La Fesica Confsal oggi ha presenta una proposta di legge regionale per venire incontro alle esigenze del comparto Sicurezza e Servizi Fiduciari

Pubblicato da Elia Pili
06/02/2026

Giovedì 5 febbraio, presso la Sala Stampa del Consiglio Regionale della Sardegna, si è svolto un incontro di grande rilevanza istituzionale che ha visto la partecipazione dei rappresentanti del sindacato FESICA CONFSAL Sicurezza, Servizi Fiduciari e Barracelli, in occasione della presentazione di una proposta di legge che ha suscitato l’attenzione di una parte significativa della politica regionale.
Hanno presenziato il Segretario Nazionale FESICA CONFSAL, Bruno Mariani, in visita ufficiale in Sardegna, i responsabili del comparto Fesica Sicurezza e Elia Pili, Segretario Generale Regionale.
Dopo l’intervento del presentatore della legge on. Piras, degli interventi dei Consiglieri Regionali e del Segretario Confsal è intervenuto Francesco Pillitu, per le guardie giurate, illustrando le tante difficoltà che il comparto incontra giornalmente e chiedendo maggiore attenzione dalla politica per il comparto, sempre maggiormente impegnato per la sicurezza delle persone e dei beni pubblici e privati.

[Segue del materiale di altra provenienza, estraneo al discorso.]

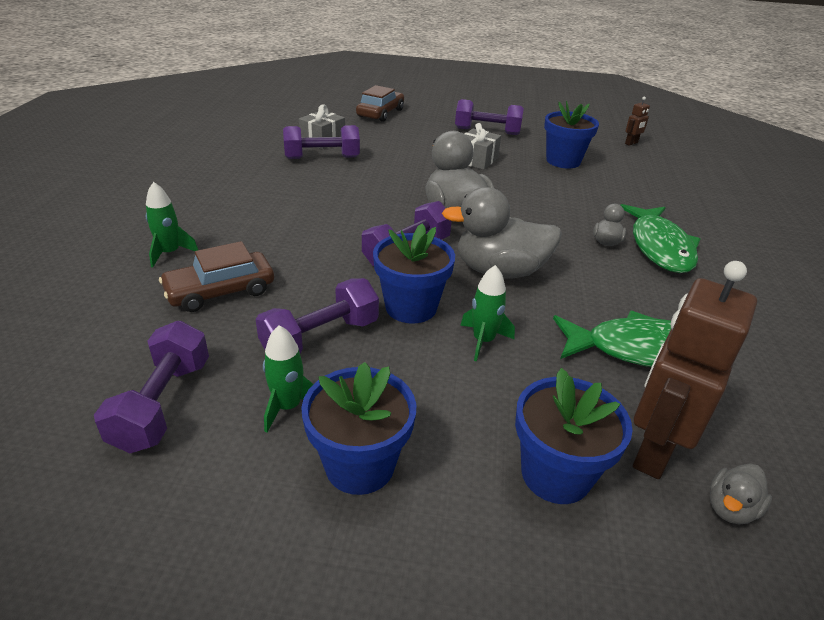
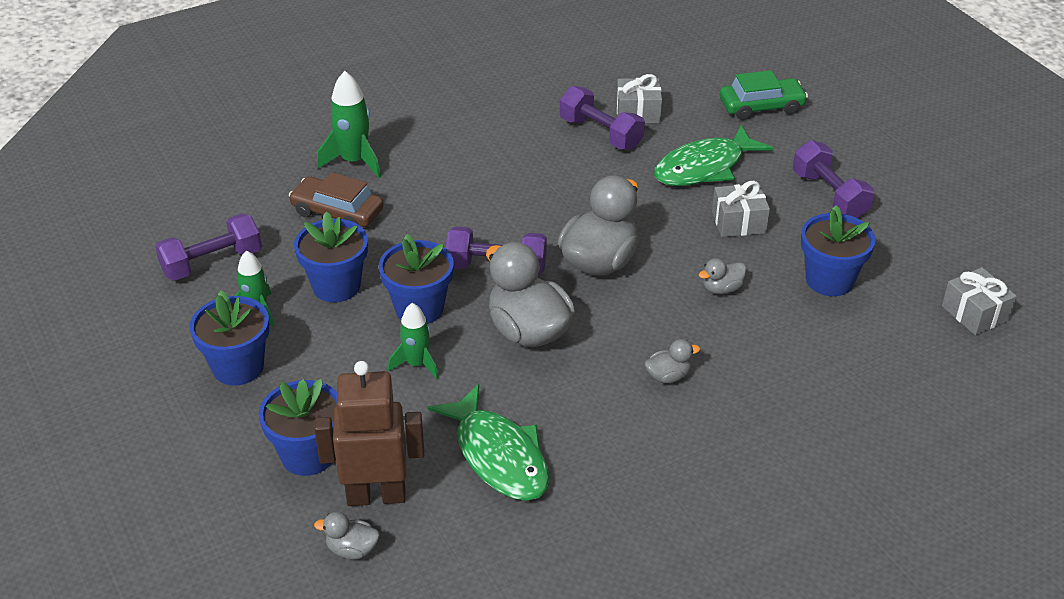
camera: 55 degrees right, 5 degrees up
green rocket [146,182,198,267] -> green rocket [317,71,381,178], size x1.51
purple dumbbell [256,278,379,354] -> blue flower pot [294,211,368,302]
brown car [356,85,404,122] -> green car [720,70,808,120]
green fish [621,204,700,273] -> green fish moved to [654,125,773,186]
brown robot [625,97,650,146] -> grey gift [942,267,1017,335]
none -> grey duck [698,258,747,294]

Marcello Ibba ha evidenziato che gli operatori dei servizi fiduciari e le guardie giurate impegnate negli appalti meritano un trattamento economico più adeguato in quanto non può esistere un servizio di qualità senza il riconoscimento economico e professionale del lavoro svolto quotidianamente dagli operatori del settore.
Nel corso dei vari interventi è stato inoltre rilevato come, in questo periodo storico, il lavoro degli operatori dei Servizi Fiduciari e delle Guardie Giurate sia indispensabile per la sicurezza e il corretto funzionamento di molteplici servizi pubblici e privati.
I rappresentanti del sindacato hanno ringraziato i Consiglieri Regionali per l’interessamento dimostrato verso le istanze della categoria ed hanno espresso la massima fiducia nel nuovo Osservatorio Regionale, ritenuto uno strumento fondamentale di confronto e di cabina di regia per valorizzare il settore e migliorare concretamente le condizioni di lavoro.
I rappresentanti sindacali auspicano un concreto aggiornamento contrattuale che garantisca salari equi e turni sostenibili per tutto il comparto.
Con questa legge regionale hanno chiesto un riconoscimento del ruolo pubblico e sociale e una maggiore considerazione e formazione per la valorizzazione professionale delle guardie giurate.